## Source
• • • •

A 4 kg rock is dropped from 5 m. There is no friction. What kind of energy does is have before? What kind of energy does it have

denpristay [2]

1) The total mechanical energy of the rock is:
$E=U+K$
where U is the gravitational potential energy and K the kinetic energy.

Initially, the kinetic energy is zero (because the rock starts from rest, so its speed is zero), and the total mechanical energy of the rock is just gravitational potential energy. This is equal to
$E_i=U=mgh$
where $m=4 kg$ is the mass, $g=9.81 m/s^2$ is the gravitational acceleration and $h=5 m$ is the height.

• • • •

## Short task
From the falling-rock text, write out the part between "1) The total" and "is the height.", inclusive, with "stone" in place of every "rock".

## Listed records

• • • •

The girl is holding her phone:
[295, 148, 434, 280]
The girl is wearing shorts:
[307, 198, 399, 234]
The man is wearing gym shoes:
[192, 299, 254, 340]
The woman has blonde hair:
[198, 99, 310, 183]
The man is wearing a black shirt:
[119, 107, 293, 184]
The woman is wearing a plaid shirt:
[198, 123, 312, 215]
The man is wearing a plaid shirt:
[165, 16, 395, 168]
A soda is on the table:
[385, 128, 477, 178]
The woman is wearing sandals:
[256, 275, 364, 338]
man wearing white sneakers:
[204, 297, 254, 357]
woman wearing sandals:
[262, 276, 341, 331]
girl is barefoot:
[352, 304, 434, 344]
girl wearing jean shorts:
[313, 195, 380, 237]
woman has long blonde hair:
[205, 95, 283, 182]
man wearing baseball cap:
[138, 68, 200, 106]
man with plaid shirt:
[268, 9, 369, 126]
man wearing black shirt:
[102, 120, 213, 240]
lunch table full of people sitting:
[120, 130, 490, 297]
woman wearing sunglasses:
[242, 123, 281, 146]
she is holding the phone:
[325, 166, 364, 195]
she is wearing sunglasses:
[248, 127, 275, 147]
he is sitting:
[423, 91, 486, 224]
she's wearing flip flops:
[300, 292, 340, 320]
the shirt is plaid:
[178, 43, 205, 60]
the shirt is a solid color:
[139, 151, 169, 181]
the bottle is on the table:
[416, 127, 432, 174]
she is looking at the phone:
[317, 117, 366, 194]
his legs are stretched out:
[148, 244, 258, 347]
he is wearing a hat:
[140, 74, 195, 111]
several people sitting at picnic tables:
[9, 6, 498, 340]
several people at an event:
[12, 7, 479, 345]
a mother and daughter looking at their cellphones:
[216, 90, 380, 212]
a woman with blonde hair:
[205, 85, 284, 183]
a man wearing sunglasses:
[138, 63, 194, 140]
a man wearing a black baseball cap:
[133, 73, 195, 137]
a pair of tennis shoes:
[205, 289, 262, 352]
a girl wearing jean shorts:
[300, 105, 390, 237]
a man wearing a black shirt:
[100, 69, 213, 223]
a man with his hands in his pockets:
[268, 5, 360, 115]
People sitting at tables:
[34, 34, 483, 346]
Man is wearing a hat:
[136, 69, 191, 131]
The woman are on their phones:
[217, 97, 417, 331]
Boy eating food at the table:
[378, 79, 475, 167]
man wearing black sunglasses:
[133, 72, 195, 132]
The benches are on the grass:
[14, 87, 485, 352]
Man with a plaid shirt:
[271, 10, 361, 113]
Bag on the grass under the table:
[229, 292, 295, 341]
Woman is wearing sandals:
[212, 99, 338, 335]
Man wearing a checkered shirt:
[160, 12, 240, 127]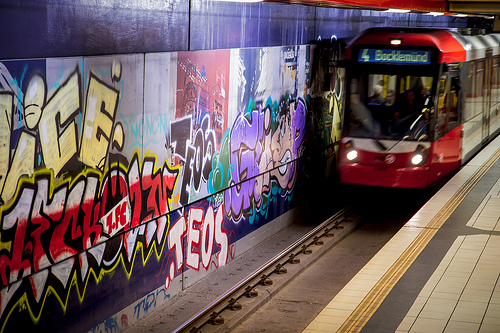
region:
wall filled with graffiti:
[1, 46, 319, 331]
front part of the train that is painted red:
[340, 23, 462, 198]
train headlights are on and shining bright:
[344, 141, 431, 175]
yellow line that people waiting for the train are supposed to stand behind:
[328, 138, 498, 332]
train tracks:
[144, 216, 369, 331]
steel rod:
[178, 201, 358, 331]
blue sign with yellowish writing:
[363, 43, 439, 63]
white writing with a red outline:
[158, 201, 248, 273]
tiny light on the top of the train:
[389, 36, 404, 48]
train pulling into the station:
[336, 24, 497, 213]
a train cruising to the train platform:
[339, 26, 499, 201]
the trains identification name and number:
[358, 45, 430, 61]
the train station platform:
[300, 186, 499, 331]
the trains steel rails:
[171, 202, 338, 332]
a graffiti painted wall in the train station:
[0, 37, 340, 309]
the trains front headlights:
[345, 148, 357, 161]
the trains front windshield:
[346, 70, 431, 139]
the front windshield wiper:
[387, 95, 429, 153]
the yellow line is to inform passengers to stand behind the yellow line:
[335, 143, 498, 330]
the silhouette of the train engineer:
[392, 76, 430, 137]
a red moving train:
[325, 20, 495, 210]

• • • •

## The output
1) The total mechanical energy of the stone is:
$E=U+K$
where U is the gravitational potential energy and K the kinetic energy.

Initially, the kinetic energy is zero (because the stone starts from rest, so its speed is zero), and the total mechanical energy of the stone is just gravitational potential energy. This is equal to
$E_i=U=mgh$
where $m=4 kg$ is the mass, $g=9.81 m/s^2$ is the gravitational acceleration and $h=5 m$ is the height.